Limitations include scalability to extremely long-horizon settings (hundreds of turns), where variance management or hierarchical extensions are required, and the need for careful design of turn boundaries and feedback signals to avoid ambiguity or reward hacking (Li et al., 18 Dec 2025).
7. Comparative Summary
The table below summarizes methodology and empirical distinctions among leading multi-turn RL algorithms relevant to GTPO.

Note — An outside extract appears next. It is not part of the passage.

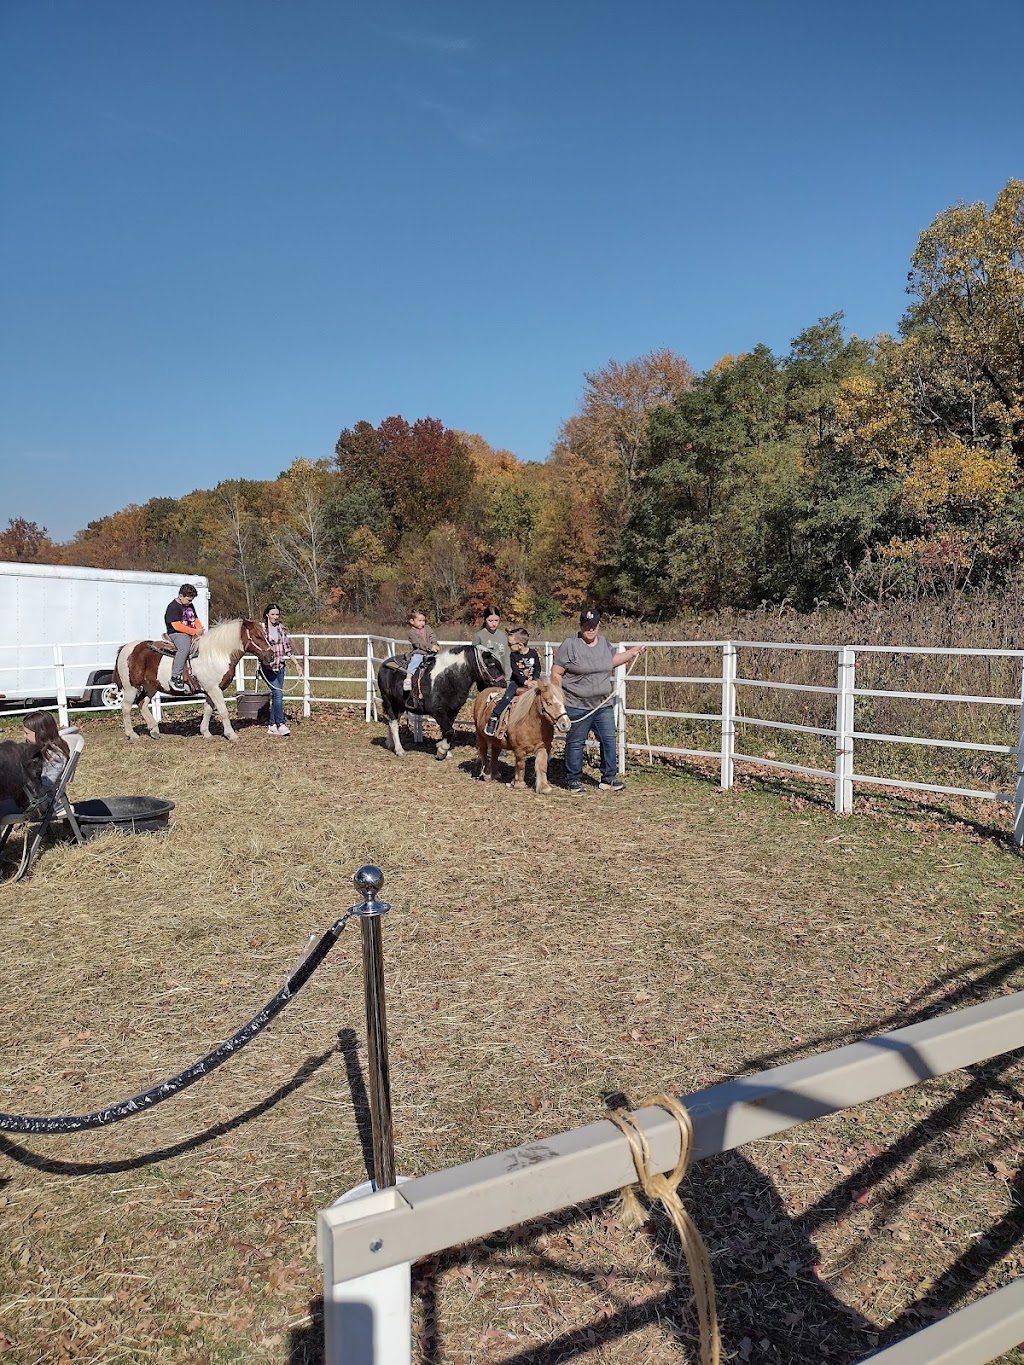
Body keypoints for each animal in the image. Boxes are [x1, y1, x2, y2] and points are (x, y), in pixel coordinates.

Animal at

| Method | Credit Assignment | Advantage Estimation | Reward Granularity |
|---|---|---|---|
| GRPO | Trajectory-level | Final reward normalization | Binary |
| Token-PPO | Token-level | GAE, token | Sparse, noisy |
| Turn-PPO | Turn-level | GAE, turn | Turn |
| GTPO | Turn-level, grouped | Groupwise, normalized | Turn + shaped |
GTPO integrates the strengths of turn-level assignment, group-based normalization, and self-supervised shaping, achieving consistent gains in stability and final task performance over alternatives such as GRPO, token-level PPO, and Turn-PPO (Ding et al., 18 Nov 2025, Wei et al., 17 May 2025, Li et al., 18 Dec 2025, Li et al., 25 Nov 2025).